DES LOIS RELATIVES A LA NATURE
DE L’ÉTAT DESPOTIQUE [1].


Il résulte de la nature du pouvoir despotique que l'homme seul qui l’exerce le fasse de même exercer par un seul. Un homme à qui ses cinq sens disent sans cesse qu’il est tout, et que les autres ne sont rien, est naturellement paresseux, ignorant, voluptueux. Il abandonne donc les affaires. Mais, s’il les confioit à plusieurs, il y auroit des disputes entre eux ; on feroit des brigues pour être le premier esclave ; le prince seroit obligé de rentrer dans l’administration. Il est donc plus simple qu’il l’abandonne à un vizir [2] qui aura d’abord la même puissance que lui. L’établissement d’un vizir est, dans cet État, une loi fondamentale.
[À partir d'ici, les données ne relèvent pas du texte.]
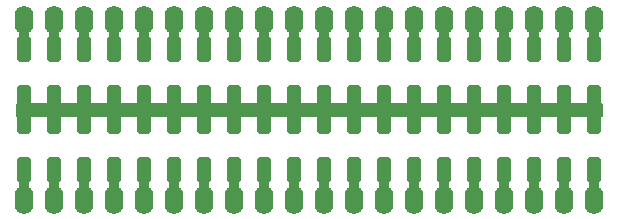
<source format=gbr>
%TF.GenerationSoftware,KiCad,Pcbnew,8.0.4-8.0.4-0~ubuntu24.04.1*%
%TF.CreationDate,2024-08-19T10:46:11-07:00*%
%TF.ProjectId,diode_upgrade,64696f64-655f-4757-9067-726164652e6b,1.0*%
%TF.SameCoordinates,Original*%
%TF.FileFunction,Soldermask,Top*%
%TF.FilePolarity,Negative*%
%FSLAX46Y46*%
G04 Gerber Fmt 4.6, Leading zero omitted, Abs format (unit mm)*
G04 Created by KiCad (PCBNEW 8.0.4-8.0.4-0~ubuntu24.04.1) date 2024-08-19 10:46:11*
%MOMM*%
%LPD*%
G01*
G04 APERTURE LIST*
G04 Aperture macros list*
%AMRoundRect*
0 Rectangle with rounded corners*
0 $1 Rounding radius*
0 $2 $3 $4 $5 $6 $7 $8 $9 X,Y pos of 4 corners*
0 Add a 4 corners polygon primitive as box body*
4,1,4,$2,$3,$4,$5,$6,$7,$8,$9,$2,$3,0*
0 Add four circle primitives for the rounded corners*
1,1,$1+$1,$2,$3*
1,1,$1+$1,$4,$5*
1,1,$1+$1,$6,$7*
1,1,$1+$1,$8,$9*
0 Add four rect primitives between the rounded corners*
20,1,$1+$1,$2,$3,$4,$5,0*
20,1,$1+$1,$4,$5,$6,$7,0*
20,1,$1+$1,$6,$7,$8,$9,0*
20,1,$1+$1,$8,$9,$2,$3,0*%
G04 Aperture macros list end*
%ADD10C,0.200000*%
%ADD11RoundRect,0.300000X-0.300000X0.800000X-0.300000X-0.800000X0.300000X-0.800000X0.300000X0.800000X0*%
%ADD12RoundRect,0.300000X0.300000X-0.800000X0.300000X0.800000X-0.300000X0.800000X-0.300000X-0.800000X0*%
%ADD13C,0.400000*%
%ADD14RoundRect,0.225000X0.225000X-0.400000X0.225000X0.400000X-0.225000X0.400000X-0.225000X-0.400000X0*%
%ADD15O,1.600000X2.400000*%
G04 APERTURE END LIST*
D10*
X37465000Y-37592000D02*
X86995000Y-37592000D01*
X86995000Y-38608000D01*
X37465000Y-38608000D01*
X37465000Y-37592000D01*
G36*
X37465000Y-37592000D02*
G01*
X86995000Y-37592000D01*
X86995000Y-38608000D01*
X37465000Y-38608000D01*
X37465000Y-37592000D01*
G37*
D11*
%TO.C,D40*%
X38100000Y-37102000D03*
X38100000Y-33002000D03*
%TD*%
%TO.C,D39*%
X40640000Y-37102000D03*
X40640000Y-33002000D03*
%TD*%
%TO.C,D38*%
X43180000Y-37102000D03*
X43180000Y-33002000D03*
%TD*%
%TO.C,D37*%
X45720000Y-37102000D03*
X45720000Y-33002000D03*
%TD*%
%TO.C,D36*%
X48260000Y-37102000D03*
X48260000Y-33002000D03*
%TD*%
%TO.C,D35*%
X50800000Y-37102000D03*
X50800000Y-33002000D03*
%TD*%
%TO.C,D34*%
X53340000Y-37102000D03*
X53340000Y-33002000D03*
%TD*%
%TO.C,D33*%
X55880000Y-37102000D03*
X55880000Y-33002000D03*
%TD*%
%TO.C,D32*%
X58420000Y-37102000D03*
X58420000Y-33002000D03*
%TD*%
%TO.C,D31*%
X60960000Y-37102000D03*
X60960000Y-33002000D03*
%TD*%
%TO.C,D30*%
X63500000Y-37102000D03*
X63500000Y-33002000D03*
%TD*%
%TO.C,D29*%
X66040000Y-37102000D03*
X66040000Y-33002000D03*
%TD*%
%TO.C,D28*%
X68580000Y-37102000D03*
X68580000Y-33002000D03*
%TD*%
%TO.C,D27*%
X71120000Y-37102000D03*
X71120000Y-33002000D03*
%TD*%
%TO.C,D26*%
X73660000Y-37102000D03*
X73660000Y-33002000D03*
%TD*%
%TO.C,D25*%
X76200000Y-37102000D03*
X76200000Y-33002000D03*
%TD*%
%TO.C,D24*%
X78740000Y-37102000D03*
X78740000Y-33002000D03*
%TD*%
%TO.C,D23*%
X81280000Y-37102000D03*
X81280000Y-33002000D03*
%TD*%
%TO.C,D22*%
X83820000Y-37102000D03*
X83820000Y-33002000D03*
%TD*%
%TO.C,D21*%
X86360000Y-37102000D03*
X86360000Y-33002000D03*
%TD*%
D12*
%TO.C,D20*%
X86360000Y-43198000D03*
X86360000Y-39098000D03*
%TD*%
%TO.C,D19*%
X83820000Y-39098000D03*
X83820000Y-43198000D03*
%TD*%
%TO.C,D18*%
X81280000Y-39098000D03*
X81280000Y-43198000D03*
%TD*%
%TO.C,D17*%
X78740000Y-39098000D03*
X78740000Y-43198000D03*
%TD*%
%TO.C,D16*%
X76200000Y-39098000D03*
X76200000Y-43198000D03*
%TD*%
%TO.C,D15*%
X73660000Y-39098000D03*
X73660000Y-43198000D03*
%TD*%
%TO.C,D14*%
X71120000Y-39098000D03*
X71120000Y-43198000D03*
%TD*%
%TO.C,D13*%
X68580000Y-39098000D03*
X68580000Y-43198000D03*
%TD*%
%TO.C,D12*%
X66040000Y-39098000D03*
X66040000Y-43198000D03*
%TD*%
%TO.C,D11*%
X63500000Y-39098000D03*
X63500000Y-43198000D03*
%TD*%
%TO.C,D10*%
X60960000Y-39098000D03*
X60960000Y-43198000D03*
%TD*%
%TO.C,D9*%
X58420000Y-39098000D03*
X58420000Y-43198000D03*
%TD*%
%TO.C,D8*%
X55880000Y-39098000D03*
X55880000Y-43198000D03*
%TD*%
%TO.C,D7*%
X53340000Y-39098000D03*
X53340000Y-43198000D03*
%TD*%
%TO.C,D6*%
X50800000Y-39098000D03*
X50800000Y-43198000D03*
%TD*%
%TO.C,D5*%
X48260000Y-39098000D03*
X48260000Y-43198000D03*
%TD*%
%TO.C,D4*%
X45720000Y-39098000D03*
X45720000Y-43198000D03*
%TD*%
%TO.C,D3*%
X43180000Y-39098000D03*
X43180000Y-43198000D03*
%TD*%
%TO.C,D2*%
X40640000Y-39098000D03*
X40640000Y-43198000D03*
%TD*%
%TO.C,D1*%
X38100000Y-39098000D03*
X38100000Y-43198000D03*
%TD*%
D13*
%TO.C,SOCKET1*%
X38100000Y-44970000D03*
D14*
X38100000Y-44845000D03*
D13*
X40640000Y-44970000D03*
D14*
X40640000Y-44845000D03*
D13*
X43180000Y-44970000D03*
D14*
X43180000Y-44845000D03*
D13*
X45720000Y-44970000D03*
D14*
X45720000Y-44845000D03*
D13*
X48260000Y-44970000D03*
D14*
X48260000Y-44845000D03*
D13*
X50800000Y-44970000D03*
D14*
X50800000Y-44845000D03*
D13*
X53340000Y-44970000D03*
D14*
X53340000Y-44845000D03*
D13*
X55880000Y-44970000D03*
D14*
X55880000Y-44845000D03*
D13*
X58420000Y-44970000D03*
D14*
X58420000Y-44845000D03*
D13*
X60960000Y-44970000D03*
D14*
X60960000Y-44845000D03*
D13*
X63500000Y-44970000D03*
D14*
X63500000Y-44845000D03*
D13*
X66040000Y-44970000D03*
D14*
X66040000Y-44845000D03*
D13*
X68580000Y-44970000D03*
D14*
X68580000Y-44845000D03*
D13*
X71120000Y-44970000D03*
D14*
X71120000Y-44845000D03*
D13*
X73660000Y-44970000D03*
D14*
X73660000Y-44845000D03*
D13*
X76200000Y-44970000D03*
D14*
X76200000Y-44845000D03*
D13*
X78740000Y-44970000D03*
D14*
X78740000Y-44845000D03*
D13*
X81280000Y-44970000D03*
D14*
X81280000Y-44845000D03*
D13*
X83820000Y-44970000D03*
D14*
X83820000Y-44845000D03*
D13*
X86360000Y-44970000D03*
D14*
X86360000Y-44845000D03*
X86360000Y-31355000D03*
D13*
X86360000Y-31230000D03*
D14*
X83820000Y-31355000D03*
D13*
X83820000Y-31230000D03*
D14*
X81280000Y-31355000D03*
D13*
X81280000Y-31230000D03*
D14*
X78740000Y-31355000D03*
D13*
X78740000Y-31230000D03*
D14*
X76200000Y-31355000D03*
D13*
X76200000Y-31230000D03*
D14*
X73660000Y-31355000D03*
D13*
X73660000Y-31230000D03*
D14*
X71120000Y-31355000D03*
D13*
X71120000Y-31230000D03*
D14*
X68580000Y-31355000D03*
D13*
X68580000Y-31230000D03*
D14*
X66040000Y-31355000D03*
D13*
X66040000Y-31230000D03*
D14*
X63500000Y-31355000D03*
D13*
X63500000Y-31230000D03*
D14*
X60960000Y-31355000D03*
D13*
X60960000Y-31230000D03*
D14*
X58420000Y-31355000D03*
D13*
X58420000Y-31230000D03*
D14*
X55880000Y-31355000D03*
D13*
X55880000Y-31230000D03*
D14*
X53340000Y-31355000D03*
D13*
X53340000Y-31230000D03*
D14*
X50800000Y-31355000D03*
D13*
X50800000Y-31230000D03*
D14*
X48260000Y-31355000D03*
D13*
X48260000Y-31230000D03*
D14*
X45720000Y-31355000D03*
D13*
X45720000Y-31230000D03*
D14*
X43180000Y-31355000D03*
D13*
X43180000Y-31230000D03*
D14*
X40640000Y-31355000D03*
D13*
X40640000Y-31230000D03*
D14*
X38100000Y-31355000D03*
D13*
X38100000Y-31230000D03*
%TD*%
D15*
%TO.C,SOCKET2*%
X38105000Y-45725000D03*
X40645000Y-45725000D03*
X43185000Y-45725000D03*
X45725000Y-45725000D03*
X48265000Y-45725000D03*
X50805000Y-45725000D03*
X53345000Y-45725000D03*
X55885000Y-45725000D03*
X58425000Y-45725000D03*
X60965000Y-45725000D03*
X63505000Y-45725000D03*
X66045000Y-45725000D03*
X68585000Y-45725000D03*
X71125000Y-45725000D03*
X73665000Y-45725000D03*
X76205000Y-45725000D03*
X78745000Y-45725000D03*
X81285000Y-45725000D03*
X83825000Y-45725000D03*
X86365000Y-45725000D03*
X86365000Y-30485000D03*
X83825000Y-30485000D03*
X81285000Y-30485000D03*
X78745000Y-30485000D03*
X76205000Y-30485000D03*
X73665000Y-30485000D03*
X71125000Y-30485000D03*
X68585000Y-30485000D03*
X66045000Y-30485000D03*
X63505000Y-30485000D03*
X60965000Y-30485000D03*
X58425000Y-30485000D03*
X55885000Y-30485000D03*
X53345000Y-30485000D03*
X50805000Y-30485000D03*
X48265000Y-30485000D03*
X45725000Y-30485000D03*
X43185000Y-30485000D03*
X40645000Y-30485000D03*
X38105000Y-30485000D03*
%TD*%
M02*

</source>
On dit qu’un pape, à son élection, pénétré de son incapacité, fit d’abord des difficultés infinies. Il accepta enfin, et livra à son neveu toutes les affaires. Il étoit dans l’admiration, et disoit : « Je n’aurois jamais cru que cela eût été si aisé. » Il en est de même des princes d’Orient.

  1. Pour Montesquieu le despotisme c’est l’Orient, et plus particulièrement la Turquie et la Perse, la Turquie étudiée dans Ricaut, la Perse étudiée dans Chardin et Tavernier.
  2. Les rois d’Orient ont toujours des vizirs, dit M. Chardin. (M.)